INSTRUCTIONS TO FOLLOW »
For the entries below, print exactly the lines between the line holding "интервертебрални дискови на" and the line holding "interface vlan1", inclusive, and nothing else.

MATERIAL PROVIDED »

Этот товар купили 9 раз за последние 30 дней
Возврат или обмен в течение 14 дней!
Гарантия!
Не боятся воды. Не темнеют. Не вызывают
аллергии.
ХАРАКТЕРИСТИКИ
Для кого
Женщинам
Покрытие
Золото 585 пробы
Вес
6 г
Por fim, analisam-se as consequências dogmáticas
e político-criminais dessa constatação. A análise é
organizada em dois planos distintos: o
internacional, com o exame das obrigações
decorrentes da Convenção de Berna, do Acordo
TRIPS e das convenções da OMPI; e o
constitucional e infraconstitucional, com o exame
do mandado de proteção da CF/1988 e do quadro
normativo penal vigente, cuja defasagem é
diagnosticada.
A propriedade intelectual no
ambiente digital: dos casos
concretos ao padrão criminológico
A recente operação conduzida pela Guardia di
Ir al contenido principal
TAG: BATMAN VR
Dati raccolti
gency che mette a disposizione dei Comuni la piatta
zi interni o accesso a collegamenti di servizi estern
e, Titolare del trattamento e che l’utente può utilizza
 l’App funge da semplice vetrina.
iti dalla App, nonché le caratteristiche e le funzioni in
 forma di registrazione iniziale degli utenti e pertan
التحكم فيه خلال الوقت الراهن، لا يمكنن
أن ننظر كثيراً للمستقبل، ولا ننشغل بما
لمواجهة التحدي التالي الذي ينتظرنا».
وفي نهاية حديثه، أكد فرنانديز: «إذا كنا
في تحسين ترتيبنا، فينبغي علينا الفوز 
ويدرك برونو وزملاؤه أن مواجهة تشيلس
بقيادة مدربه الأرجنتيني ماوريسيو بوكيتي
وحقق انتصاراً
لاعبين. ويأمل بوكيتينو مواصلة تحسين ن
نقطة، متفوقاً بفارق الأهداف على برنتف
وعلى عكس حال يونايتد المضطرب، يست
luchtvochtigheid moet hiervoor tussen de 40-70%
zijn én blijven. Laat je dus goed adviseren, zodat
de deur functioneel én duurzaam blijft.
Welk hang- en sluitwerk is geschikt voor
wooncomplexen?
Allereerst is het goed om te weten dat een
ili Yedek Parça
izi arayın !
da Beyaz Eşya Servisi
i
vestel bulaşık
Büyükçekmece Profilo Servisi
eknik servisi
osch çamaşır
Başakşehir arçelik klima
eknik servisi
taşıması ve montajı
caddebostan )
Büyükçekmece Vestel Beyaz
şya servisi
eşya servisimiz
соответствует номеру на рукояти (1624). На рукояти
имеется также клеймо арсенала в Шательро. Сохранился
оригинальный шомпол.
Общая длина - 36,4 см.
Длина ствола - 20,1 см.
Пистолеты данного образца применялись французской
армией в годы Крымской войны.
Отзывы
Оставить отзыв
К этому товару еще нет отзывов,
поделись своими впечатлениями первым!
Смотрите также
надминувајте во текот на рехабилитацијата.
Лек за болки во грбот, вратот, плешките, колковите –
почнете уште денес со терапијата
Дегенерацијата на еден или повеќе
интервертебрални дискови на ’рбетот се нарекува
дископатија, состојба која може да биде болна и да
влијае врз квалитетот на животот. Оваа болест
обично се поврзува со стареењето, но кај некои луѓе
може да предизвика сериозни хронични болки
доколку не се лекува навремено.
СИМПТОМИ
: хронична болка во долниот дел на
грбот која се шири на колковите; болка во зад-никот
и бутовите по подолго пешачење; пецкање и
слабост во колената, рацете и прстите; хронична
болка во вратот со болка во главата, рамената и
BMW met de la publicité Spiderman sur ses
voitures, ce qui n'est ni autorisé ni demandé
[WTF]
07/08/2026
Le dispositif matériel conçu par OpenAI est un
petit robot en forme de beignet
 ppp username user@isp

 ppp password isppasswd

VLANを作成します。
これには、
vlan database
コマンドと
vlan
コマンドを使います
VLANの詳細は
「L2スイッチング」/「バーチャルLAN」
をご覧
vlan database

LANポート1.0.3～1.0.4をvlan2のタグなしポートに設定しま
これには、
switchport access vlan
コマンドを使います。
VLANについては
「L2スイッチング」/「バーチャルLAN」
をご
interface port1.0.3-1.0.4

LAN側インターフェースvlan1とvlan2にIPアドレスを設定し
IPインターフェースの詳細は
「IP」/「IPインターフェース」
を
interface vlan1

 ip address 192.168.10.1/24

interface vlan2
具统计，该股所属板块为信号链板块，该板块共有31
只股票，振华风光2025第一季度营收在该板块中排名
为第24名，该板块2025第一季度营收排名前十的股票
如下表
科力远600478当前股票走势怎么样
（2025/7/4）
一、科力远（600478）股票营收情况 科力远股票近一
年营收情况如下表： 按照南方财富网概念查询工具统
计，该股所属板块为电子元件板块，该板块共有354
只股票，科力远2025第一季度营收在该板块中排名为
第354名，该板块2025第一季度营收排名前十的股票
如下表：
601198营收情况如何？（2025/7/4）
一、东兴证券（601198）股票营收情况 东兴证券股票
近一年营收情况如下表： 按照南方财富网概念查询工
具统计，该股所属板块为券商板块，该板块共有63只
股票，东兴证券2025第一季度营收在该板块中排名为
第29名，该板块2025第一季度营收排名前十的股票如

TASK RESULT »
интервертебрални дискови на ’рбетот се нарекува
дископатија, состојба која може да биде болна и да
влијае врз квалитетот на животот. Оваа болест
обично се поврзува со стареењето, но кај некои луѓе
може да предизвика сериозни хронични болки
доколку не се лекува навремено.
СИМПТОМИ
: хронична болка во долниот дел на
грбот која се шири на колковите; болка во зад-никот
и бутовите по подолго пешачење; пецкање и
слабост во колената, рацете и прстите; хронична
болка во вратот со болка во главата, рамената и
BMW met de la publicité Spiderman sur ses
voitures, ce qui n'est ni autorisé ni demandé
[WTF]
07/08/2026
Le dispositif matériel conçu par OpenAI est un
petit robot en forme de beignet
 ppp username user@isp

 ppp password isppasswd

VLANを作成します。
これには、
vlan database
コマンドと
vlan
コマンドを使います
VLANの詳細は
「L2スイッチング」/「バーチャルLAN」
をご覧
vlan database

LANポート1.0.3～1.0.4をvlan2のタグなしポートに設定しま
これには、
switchport access vlan
コマンドを使います。
VLANについては
「L2スイッチング」/「バーチャルLAN」
をご
interface port1.0.3-1.0.4

LAN側インターフェースvlan1とvlan2にIPアドレスを設定し
IPインターフェースの詳細は
「IP」/「IPインターフェース」
を
interface vlan1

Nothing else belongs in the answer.